--- EXERCISE ---
Please transcribe every record below exactly, leaving out the pictures.

--- Limb landmark coordinates ---

"""

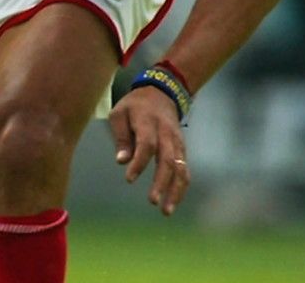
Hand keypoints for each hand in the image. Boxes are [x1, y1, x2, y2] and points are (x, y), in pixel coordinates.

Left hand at [108, 87, 190, 215]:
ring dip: (175, 191)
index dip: (139, 163)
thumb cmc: (134, 106)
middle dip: (161, 183)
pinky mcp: (182, 150)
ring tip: (166, 211)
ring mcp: (178, 143)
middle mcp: (167, 134)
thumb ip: (121, 137)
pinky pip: (184, 170)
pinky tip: (173, 202)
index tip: (129, 179)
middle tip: (153, 201)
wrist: (162, 94)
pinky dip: (181, 187)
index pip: (147, 145)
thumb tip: (121, 161)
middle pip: (167, 160)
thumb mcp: (119, 113)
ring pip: (181, 169)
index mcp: (149, 122)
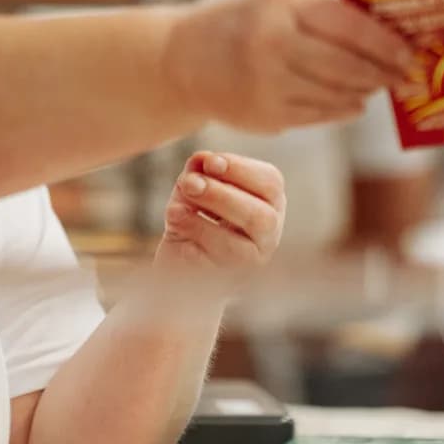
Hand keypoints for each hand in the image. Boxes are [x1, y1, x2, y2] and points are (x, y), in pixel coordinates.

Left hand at [158, 151, 284, 275]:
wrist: (175, 268)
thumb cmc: (191, 221)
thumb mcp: (192, 191)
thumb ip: (198, 173)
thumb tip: (201, 159)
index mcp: (268, 205)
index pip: (271, 183)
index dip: (240, 169)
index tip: (208, 162)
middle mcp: (267, 236)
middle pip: (261, 215)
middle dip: (222, 195)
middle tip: (189, 184)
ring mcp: (250, 263)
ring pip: (239, 245)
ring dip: (203, 220)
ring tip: (173, 211)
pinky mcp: (226, 284)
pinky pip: (214, 263)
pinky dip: (191, 242)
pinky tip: (176, 231)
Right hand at [167, 0, 414, 132]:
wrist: (179, 61)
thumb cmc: (237, 23)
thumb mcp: (273, 1)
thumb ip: (321, 12)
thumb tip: (385, 33)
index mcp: (278, 8)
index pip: (348, 25)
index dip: (385, 41)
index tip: (410, 51)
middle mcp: (271, 47)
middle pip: (347, 65)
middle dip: (384, 74)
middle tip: (408, 78)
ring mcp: (267, 86)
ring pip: (336, 95)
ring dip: (364, 93)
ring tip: (380, 88)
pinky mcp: (264, 117)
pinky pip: (317, 115)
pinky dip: (341, 110)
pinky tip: (352, 103)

"""

--- TASK RESPONSE ---
Hand keypoints for each hand in the image. Boxes are [x1, y1, x2, y2] and points are (x, y), in pixel coordinates.

Left hand at [108, 87, 190, 215]:
ring dip: (175, 191)
index dip: (139, 163)
thumb cmc: (134, 106)
middle dip: (161, 183)
pinky mcp: (182, 150)
ring tip: (166, 211)
ring mcp: (178, 143)
middle mcp: (167, 134)
thumb ip: (121, 137)
pinky pip: (184, 170)
pinky tip: (173, 202)
index tip: (129, 179)
middle tip: (153, 201)
wrist: (162, 94)
pinky dip: (181, 187)
index pip: (147, 145)
thumb tip: (121, 161)
middle pip: (167, 160)
thumb mcp: (119, 113)
ring pip: (181, 169)
index mcp: (149, 122)
Hand keypoints for each hand in the image. Boxes are [x1, y1, x2, y2] and points are (x, y), in pixel coordinates.

Left hand at [158, 151, 284, 275]:
wrist: (175, 268)
thumb cmc: (191, 221)
thumb mcp: (192, 191)
thumb ip: (198, 173)
thumb tip: (201, 159)
index mcp: (268, 205)
index pip: (271, 183)
index dip: (240, 169)
index tip: (208, 162)
middle mcp: (267, 236)
middle pip: (261, 215)
middle dip: (222, 195)
middle tip: (189, 184)
ring mcp: (250, 263)
ring pip: (239, 245)
ring dip: (203, 220)
ring tip: (173, 211)
pinky mcp: (226, 284)
pinky pip: (214, 263)
pinky dip: (191, 242)
pinky tip: (176, 231)
Right hand at [167, 0, 414, 132]:
wrist: (179, 61)
thumb cmc: (237, 23)
thumb mcp: (273, 1)
thumb ip: (321, 12)
thumb tip: (385, 33)
index mcp: (278, 8)
index pip: (348, 25)
index dip: (385, 41)
index tip: (410, 51)
middle mcp: (271, 47)
middle pip: (347, 65)
middle dip: (384, 74)
middle tip: (408, 78)
ring mcp: (267, 86)
ring pip: (336, 95)
ring dip: (364, 93)
ring tip: (380, 88)
pinky mcp: (264, 117)
pinky pip: (317, 115)
pinky dip: (341, 110)
pinky tip: (352, 103)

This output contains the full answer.